WHAT THE TASK ASKS »
Count the lines of the records that contain the string "LINK", and reply with only that number.

--- DATA PROVIDED Enclosed Below ---

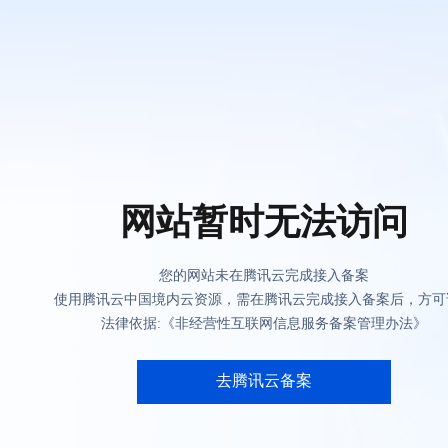
网站暂时无法访问
您的网站未在腾讯云完成接入备案
使用腾讯云中国境内云资源，需在腾讯云完成接入备案后，方可
法律依据:《非经营性互联网信息服务备案管理办法》
去腾讯云备案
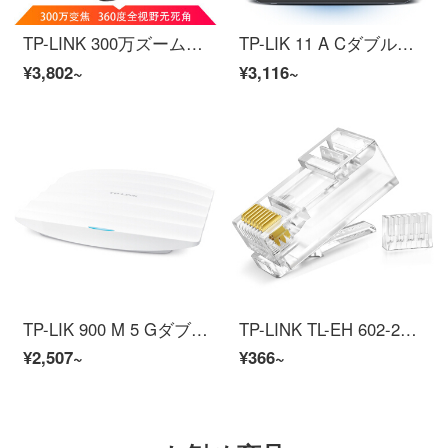
TP-LINK 300万ズーム室外無線ボール機TL-PC 633-Z+1.2 m電源
TP-LIK 11 A Cダブル周波数インテリジェント無線ルータ（全金属ボディ）光ファイバブロードバンドの大部屋型壁を通す
¥3,802~
¥3,116~
TP-LIK 900 M 5 Gダブル周波数無線トップAP企業級ホテル別荘無線WifiアクセスポイントTL-A 901 C
TP-LINK TL-EH 602-24六種類の非シールドネットワーク水晶ヘッドRJ 45（24箱）
¥2,507~
¥366~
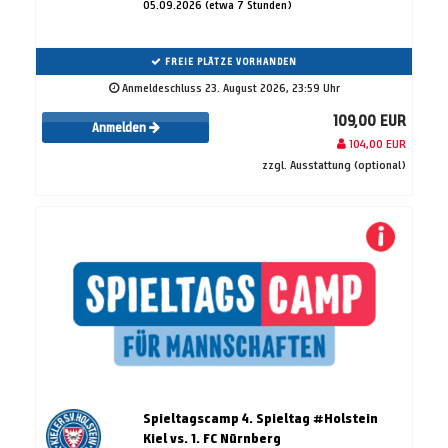
05.09.2026 (etwa 7 Stunden)
FREIE PLÄTZE VORHANDEN
Anmeldeschluss 23. August 2026, 23:59 Uhr
109,00 EUR
Anmelden
104,00 EUR
zzgl. Ausstattung (optional)
Spieltagscamp 4. Spieltag #Holstein
Kiel vs. 1. FC Nürnberg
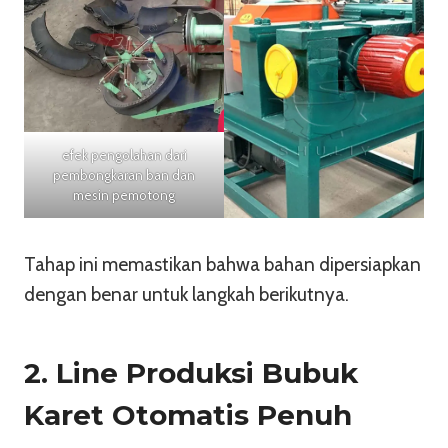
efek pengolahan dari
pembongkaran ban dan
mesin pemotong
Tahap ini memastikan bahwa bahan dipersiapkan
dengan benar untuk langkah berikutnya.
2. Line Produksi Bubuk
Karet Otomatis Penuh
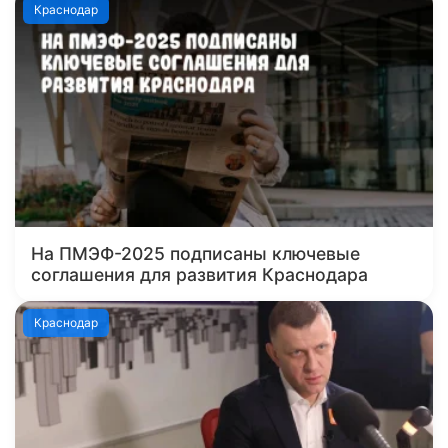
Краснодар
На ПМЭФ-2025 подписаны ключевые
соглашения для развития Краснодара
Краснодар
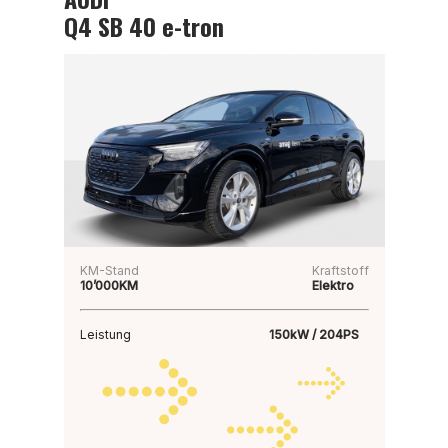
Q4 SB 40 e-tron
KM-Stand
Kraftstoff
10’000KM
Elektro
Leistung
150kW / 204PS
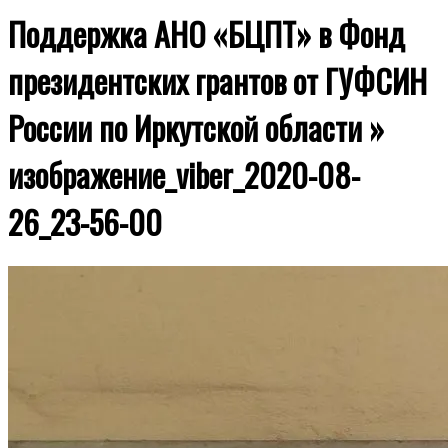
Поддержка АНО «БЦПТ» в Фонд
президентских грантов от ГУФСИН
России по Иркутской области »
изображение_viber_2020-08-
26_23-56-00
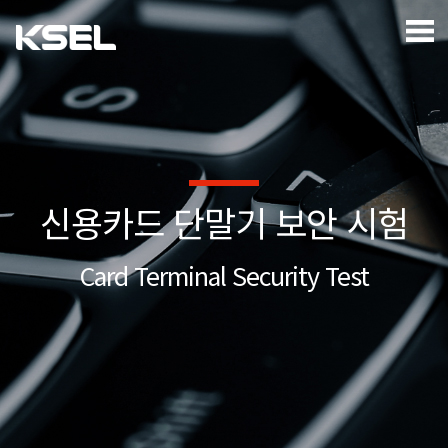
신용카드 단말기 보안 시험
Card Terminal Security Test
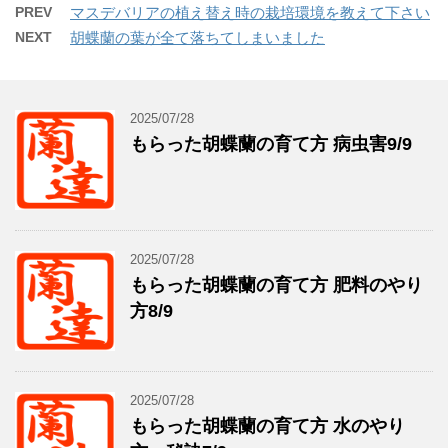
PREV
マスデバリアの植え替え時の栽培環境を教えて下さい
NEXT
胡蝶蘭の葉が全て落ちてしまいました
2025/07/28
もらった胡蝶蘭の育て方 病虫害9/9
2025/07/28
もらった胡蝶蘭の育て方 肥料のやり
方8/9
2025/07/28
もらった胡蝶蘭の育て方 水のやり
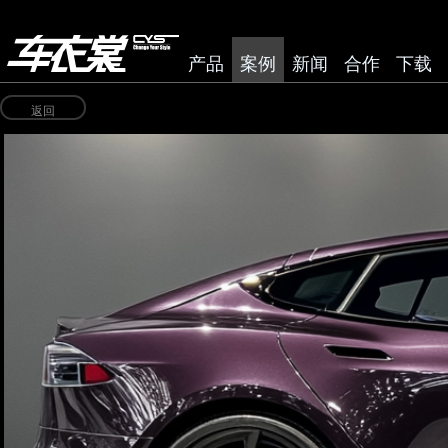
产品
案例
新闻
合作
下载
返回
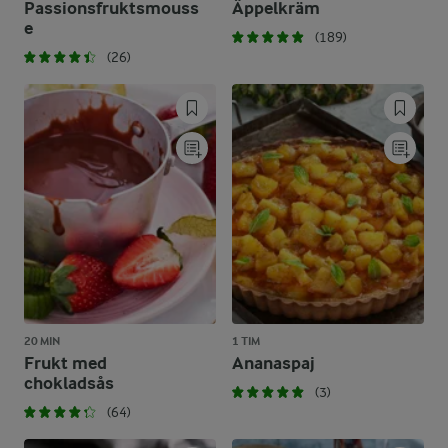
Passionsfruktsmouss
Äppelkräm
e
(189)
(26)
20 MIN
1 TIM
Frukt med
Ananaspaj
chokladsås
(3)
(64)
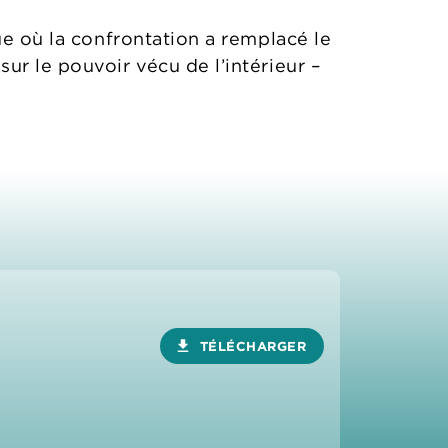
ue où la confrontation a remplacé le
ur le pouvoir vécu de l’intérieur –
download
TÉLÉCHARGER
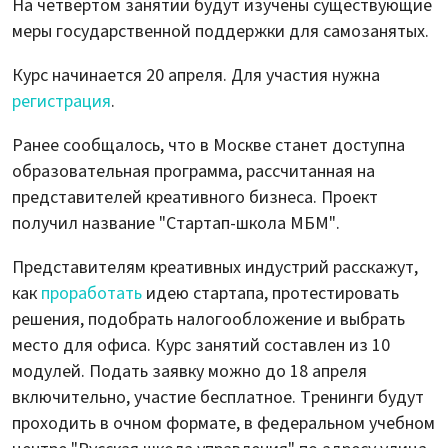
На четвертом занятии будут изучены существующие
меры государственной поддержки для самозанятых.
Курс начинается 20 апреля. Для участия нужна
регистрация
.
Ранее сообщалось, что в Москве станет доступна
образовательная программа, рассчитанная на
представителей креативного бизнеса. Проект
получил название "Стартап-школа МБМ".
Представителям креативных индустрий расскажут,
как
проработать
идею стартапа, протестировать
решения, подобрать налогообложение и выбрать
место для офиса. Курс занятий составлен из 10
модулей. Подать заявку можно до 18 апреля
включительно, участие бесплатное. Тренинги будут
проходить в очном формате, в федеральном учебном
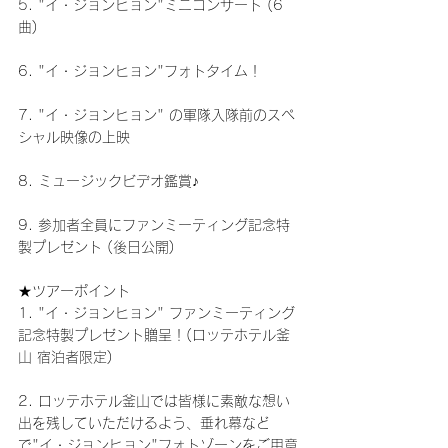
5. "イ・ジョンヒョン"ミニコンサート (6
曲)
6. "イ・ジョンヒョン"フォトタイム！
7. "イ・ジョンヒョン" の軍隊入隊前のスペ
シャル映像の上映
8. ミュージックビデオ鑑賞♪
9. 参加者全員にファンミーティング記念特
製プレゼント (後日公開)
★ツアーポイント
1. "イ・ジョンヒョン" ファンミーティング
記念特製プレゼント贈呈！(ロッテホテル釜
山 宿泊者限定)
2. ロッテホテル釜山では皆様に素敵な想い
出を残していただけるよう、垂れ幕など
で"イ・ジョンヒョン"フォトゾーンをご用意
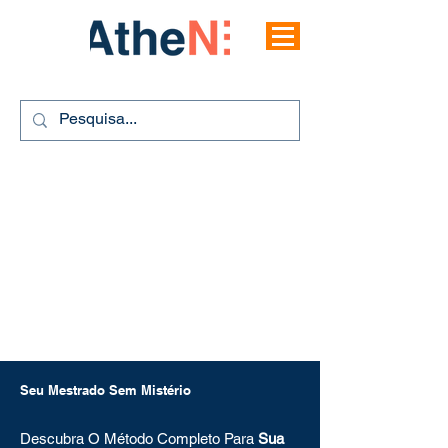
Seu Mestrado Sem Mistério
Descubra O Método Completo Para
Sua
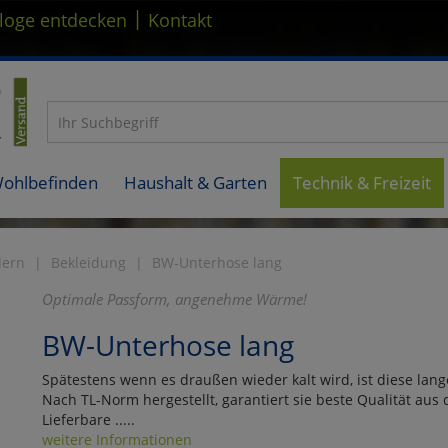
|
loge entdecken
Kontakt
Wohlbefinden
Haushalt & Garten
Technik & Freizeit
dern
Bekleidung
BW-Unterhose lang
Optimale Passform, angenehme Wärme!
BW-Unterhose lang
Spätestens wenn es draußen wieder kalt wird, ist diese lan
Nach TL-Norm hergestellt, garantiert sie beste Qualität aus
Lieferbare .....
weitere Informationen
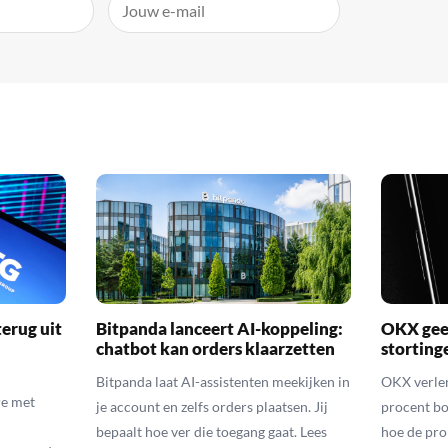
erug uit
Bitpanda lanceert AI-koppeling:
OKX geef
chatbot kan orders klaarzetten
storting
Bitpanda laat AI-assistenten meekijken in
OKX verlen
e met
je account en zelfs orders plaatsen. Jij
procent bo
bepaalt hoe ver die toegang gaat. Lees
hoe de pro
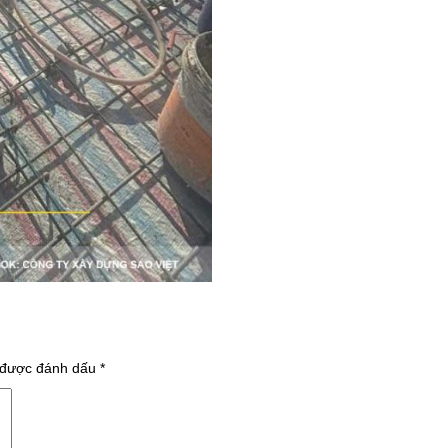
 được đánh dấu
*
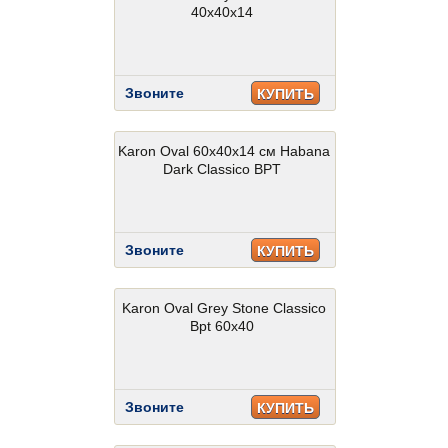
40x40x14
Звоните
КУПИТЬ
Karon Oval 60x40x14 см Habana
Dark Classico BPT
Звоните
КУПИТЬ
Karon Oval Grey Stone Classico
Bpt 60x40
Звоните
КУПИТЬ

--- End of Enclosed DATA PROVIDED ---

ANSWER FOR THE TASK »
2